This is the time of year when all the college acceptances start pouring in. You may spend April doing some final visits to figure out which school is right for you now. You may not know what you want to major in, but you likely have a couple of alternatives in mind. It’s not too soon to take a look at the classes your possible schools have and start roughing out a plan. (If you know which one you’re going to go to, you can get more detailed from the start.) This will make college a more valuable, productive experience, and any opportunity to practice this kind of planning will be critical to success in your career. Planning your classes yourself and continuing to rough out the plan as new information becomes available will help you graduate on time and save you a ton of money in the process. (The money aspect may make it tempting for parents to take over this spreadsheet, but if you are a parent who really must, at least use it in stealth mode, to prompt your student to double-check their facts. Land the helicopter and walk away.) It may also save you some false starts. For example, some science majors at some schools are not easily compatible with a semester abroad—taking a look now will help you pick the right school and go in to a chosen school aware from the start about any potential trade-offs between your interests.
By way of example, I thought I’d use one my sons’ college experience. To help you drill down into as much of the detail as you like, without my writing too much into the weeds, I’m linking extensively to the University of Puget Sound website throughout. His journey may be very different from what you imagine for yourself, but the twists and turns of his college career are probably far less than the average experience. The point of adolescence, college, and those first few jobs out of college is to help you figure out who you want to be and what you want to do, so you should expect you’ll need to adjust the grand plan constantly. (BTW, the same thing will be true of your career—see the animation in my last post.)

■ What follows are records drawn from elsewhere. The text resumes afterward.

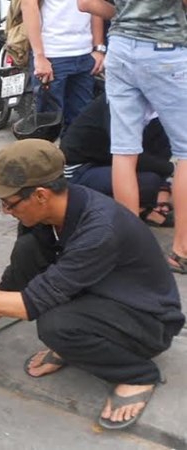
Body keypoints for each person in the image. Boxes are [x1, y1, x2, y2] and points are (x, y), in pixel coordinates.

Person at [0, 139, 184, 430]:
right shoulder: (43, 218)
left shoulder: (99, 229)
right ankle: (79, 344)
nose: (4, 211)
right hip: (104, 296)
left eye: (9, 203)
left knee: (55, 326)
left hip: (148, 321)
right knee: (28, 252)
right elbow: (15, 285)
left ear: (42, 196)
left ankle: (136, 375)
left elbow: (29, 304)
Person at [75, 1, 187, 275]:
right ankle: (182, 251)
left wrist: (128, 16)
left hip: (121, 48)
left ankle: (132, 248)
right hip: (166, 49)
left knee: (124, 151)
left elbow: (85, 3)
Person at [60, 94, 174, 227]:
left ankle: (150, 202)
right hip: (79, 169)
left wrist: (164, 187)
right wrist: (172, 169)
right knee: (148, 181)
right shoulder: (118, 102)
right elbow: (127, 154)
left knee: (161, 146)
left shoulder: (156, 107)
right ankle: (135, 214)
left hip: (106, 162)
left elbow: (161, 151)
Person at [20, 0, 105, 133]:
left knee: (80, 126)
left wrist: (98, 47)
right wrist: (40, 56)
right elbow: (28, 6)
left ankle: (69, 154)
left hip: (85, 54)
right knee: (47, 127)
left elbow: (96, 5)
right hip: (52, 55)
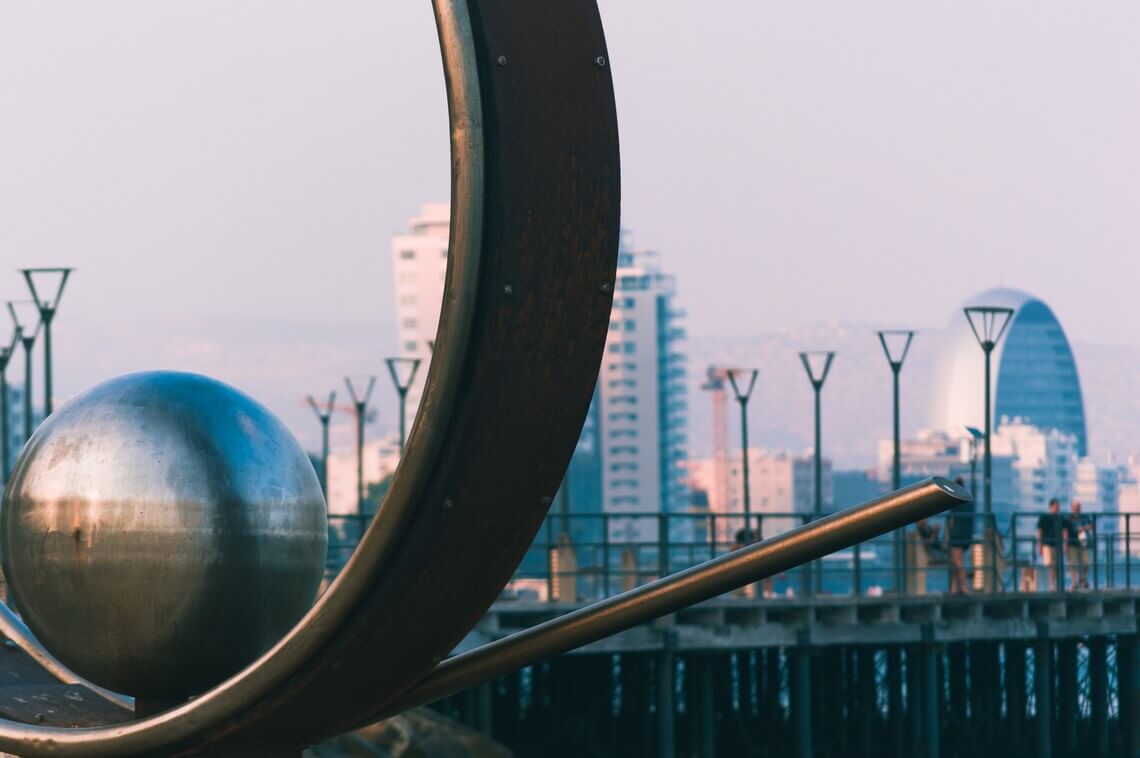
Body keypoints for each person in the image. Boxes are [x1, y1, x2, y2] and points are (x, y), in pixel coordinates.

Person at [946, 476, 975, 594]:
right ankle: (954, 588)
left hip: (956, 536)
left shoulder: (955, 501)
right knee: (955, 562)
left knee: (958, 562)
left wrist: (947, 536)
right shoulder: (968, 501)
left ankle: (963, 587)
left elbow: (952, 520)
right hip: (966, 537)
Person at [1036, 498, 1068, 591]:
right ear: (1051, 506)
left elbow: (1064, 531)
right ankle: (1048, 585)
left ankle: (1052, 584)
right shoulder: (1044, 517)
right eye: (1056, 506)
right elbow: (1039, 531)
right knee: (1048, 564)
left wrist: (1065, 544)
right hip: (1047, 544)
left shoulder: (1060, 518)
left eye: (1058, 506)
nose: (1058, 508)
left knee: (1056, 565)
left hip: (1057, 544)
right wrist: (1040, 545)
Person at [1065, 500, 1093, 590]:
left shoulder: (1085, 516)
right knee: (1072, 564)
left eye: (1078, 507)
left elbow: (1091, 525)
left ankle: (1082, 580)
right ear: (1071, 508)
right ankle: (1074, 583)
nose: (1077, 509)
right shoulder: (1067, 517)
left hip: (1083, 543)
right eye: (1075, 507)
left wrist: (1083, 528)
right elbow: (1065, 530)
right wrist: (1065, 543)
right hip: (1072, 543)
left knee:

Luckily, my son, Nick, was willing to send me the College Schedule spreadsheet he showed me over the holidays and said I could share it. By way of background, Nick’s a senior at the University of Puget Sound, graduating this May (2016). He was admitted as a freshman with a Humanities minor and as part of the Honors program. Right off, getting accepted to both programs meant he had to take both program-specific freshman writing seminars (on his sheet these are the HUM classes in freshman semester, although they now have different SSI-1 designations in the link above). Our family thought that was a good thing, because while he was a strong writer and coming out of a large, well-regarded public high school, his classes typically had 30–40 students.